▸ **Your assignment**:
Find the line with "- 개발 주기의 전 과정에 이용할 수 있는 통합 자동화 도구" and the line with "Process reward modeling" in the entries below; output exactly those two lines, every line between them, and no others.

Stored data
»»

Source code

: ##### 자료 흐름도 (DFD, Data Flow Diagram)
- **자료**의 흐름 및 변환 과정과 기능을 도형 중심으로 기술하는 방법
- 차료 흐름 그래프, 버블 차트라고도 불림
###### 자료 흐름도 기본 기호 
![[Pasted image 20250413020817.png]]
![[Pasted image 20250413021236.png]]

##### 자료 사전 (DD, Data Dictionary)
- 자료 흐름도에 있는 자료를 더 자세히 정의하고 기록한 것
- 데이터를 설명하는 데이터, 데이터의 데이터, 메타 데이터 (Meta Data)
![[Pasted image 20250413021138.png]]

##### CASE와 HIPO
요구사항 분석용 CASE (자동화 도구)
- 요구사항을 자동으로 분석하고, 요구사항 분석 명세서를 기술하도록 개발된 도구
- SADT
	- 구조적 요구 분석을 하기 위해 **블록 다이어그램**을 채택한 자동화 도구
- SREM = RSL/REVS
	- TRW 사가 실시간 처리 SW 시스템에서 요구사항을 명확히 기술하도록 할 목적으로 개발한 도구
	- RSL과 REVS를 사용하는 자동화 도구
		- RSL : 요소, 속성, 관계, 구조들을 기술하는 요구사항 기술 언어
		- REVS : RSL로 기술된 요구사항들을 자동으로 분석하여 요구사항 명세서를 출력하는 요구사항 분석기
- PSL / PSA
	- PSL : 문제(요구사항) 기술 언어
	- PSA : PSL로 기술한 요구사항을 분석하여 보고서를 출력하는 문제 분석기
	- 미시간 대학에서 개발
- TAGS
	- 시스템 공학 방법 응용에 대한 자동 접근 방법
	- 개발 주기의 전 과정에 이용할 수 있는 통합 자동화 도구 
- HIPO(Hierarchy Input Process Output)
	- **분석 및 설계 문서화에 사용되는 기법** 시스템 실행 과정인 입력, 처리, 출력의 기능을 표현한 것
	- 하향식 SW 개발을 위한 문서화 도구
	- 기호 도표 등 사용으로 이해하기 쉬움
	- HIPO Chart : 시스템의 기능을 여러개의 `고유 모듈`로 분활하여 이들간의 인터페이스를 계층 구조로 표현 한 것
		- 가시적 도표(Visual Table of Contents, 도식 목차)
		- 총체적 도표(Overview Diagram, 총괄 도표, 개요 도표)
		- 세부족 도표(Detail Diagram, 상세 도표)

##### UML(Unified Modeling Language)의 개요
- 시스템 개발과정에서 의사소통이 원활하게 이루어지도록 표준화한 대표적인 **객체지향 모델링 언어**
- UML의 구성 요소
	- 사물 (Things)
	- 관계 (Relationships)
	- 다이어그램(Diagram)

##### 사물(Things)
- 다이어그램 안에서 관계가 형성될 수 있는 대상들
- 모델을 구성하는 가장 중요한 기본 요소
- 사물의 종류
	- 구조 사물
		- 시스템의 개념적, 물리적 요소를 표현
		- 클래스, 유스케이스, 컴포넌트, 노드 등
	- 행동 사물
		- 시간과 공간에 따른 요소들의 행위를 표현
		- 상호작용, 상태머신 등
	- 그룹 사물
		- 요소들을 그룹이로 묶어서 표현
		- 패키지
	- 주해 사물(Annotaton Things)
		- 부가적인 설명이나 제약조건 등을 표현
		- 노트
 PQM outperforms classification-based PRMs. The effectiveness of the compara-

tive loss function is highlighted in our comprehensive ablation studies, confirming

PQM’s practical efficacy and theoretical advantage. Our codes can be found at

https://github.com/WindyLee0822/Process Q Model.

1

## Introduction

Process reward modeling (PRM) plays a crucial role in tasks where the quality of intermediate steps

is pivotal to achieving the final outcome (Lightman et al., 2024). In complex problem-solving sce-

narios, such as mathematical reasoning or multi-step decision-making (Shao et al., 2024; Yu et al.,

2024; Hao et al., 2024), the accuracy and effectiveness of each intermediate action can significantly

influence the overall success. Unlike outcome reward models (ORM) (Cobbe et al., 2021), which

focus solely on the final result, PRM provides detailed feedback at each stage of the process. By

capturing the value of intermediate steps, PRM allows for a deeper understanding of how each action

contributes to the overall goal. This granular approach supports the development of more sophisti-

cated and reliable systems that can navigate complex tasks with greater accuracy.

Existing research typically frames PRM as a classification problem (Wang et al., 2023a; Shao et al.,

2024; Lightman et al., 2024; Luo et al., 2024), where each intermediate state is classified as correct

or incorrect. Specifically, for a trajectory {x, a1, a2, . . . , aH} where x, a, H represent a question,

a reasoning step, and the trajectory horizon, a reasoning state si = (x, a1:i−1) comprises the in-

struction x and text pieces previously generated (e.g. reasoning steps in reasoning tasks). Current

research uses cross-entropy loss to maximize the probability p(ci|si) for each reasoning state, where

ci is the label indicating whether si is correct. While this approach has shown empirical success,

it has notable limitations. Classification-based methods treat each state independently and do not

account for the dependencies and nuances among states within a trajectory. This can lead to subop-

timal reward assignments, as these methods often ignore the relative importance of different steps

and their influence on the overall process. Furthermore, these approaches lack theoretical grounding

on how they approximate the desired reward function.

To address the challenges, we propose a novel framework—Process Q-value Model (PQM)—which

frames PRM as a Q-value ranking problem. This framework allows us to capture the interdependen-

««

▸ **Answer section**:
	- 개발 주기의 전 과정에 이용할 수 있는 통합 자동화 도구 
- HIPO(Hierarchy Input Process Output)
	- **분석 및 설계 문서화에 사용되는 기법** 시스템 실행 과정인 입력, 처리, 출력의 기능을 표현한 것
	- 하향식 SW 개발을 위한 문서화 도구
	- 기호 도표 등 사용으로 이해하기 쉬움
	- HIPO Chart : 시스템의 기능을 여러개의 `고유 모듈`로 분활하여 이들간의 인터페이스를 계층 구조로 표현 한 것
		- 가시적 도표(Visual Table of Contents, 도식 목차)
		- 총체적 도표(Overview Diagram, 총괄 도표, 개요 도표)
		- 세부족 도표(Detail Diagram, 상세 도표)

##### UML(Unified Modeling Language)의 개요
- 시스템 개발과정에서 의사소통이 원활하게 이루어지도록 표준화한 대표적인 **객체지향 모델링 언어**
- UML의 구성 요소
	- 사물 (Things)
	- 관계 (Relationships)
	- 다이어그램(Diagram)

##### 사물(Things)
- 다이어그램 안에서 관계가 형성될 수 있는 대상들
- 모델을 구성하는 가장 중요한 기본 요소
- 사물의 종류
	- 구조 사물
		- 시스템의 개념적, 물리적 요소를 표현
		- 클래스, 유스케이스, 컴포넌트, 노드 등
	- 행동 사물
		- 시간과 공간에 따른 요소들의 행위를 표현
		- 상호작용, 상태머신 등
	- 그룹 사물
		- 요소들을 그룹이로 묶어서 표현
		- 패키지
	- 주해 사물(Annotaton Things)
		- 부가적인 설명이나 제약조건 등을 표현
		- 노트
 PQM outperforms classification-based PRMs. The effectiveness of the compara-

tive loss function is highlighted in our comprehensive ablation studies, confirming

PQM’s practical efficacy and theoretical advantage. Our codes can be found at

https://github.com/WindyLee0822/Process Q Model.

1

## Introduction

Process reward modeling (PRM) plays a crucial role in tasks where the quality of intermediate steps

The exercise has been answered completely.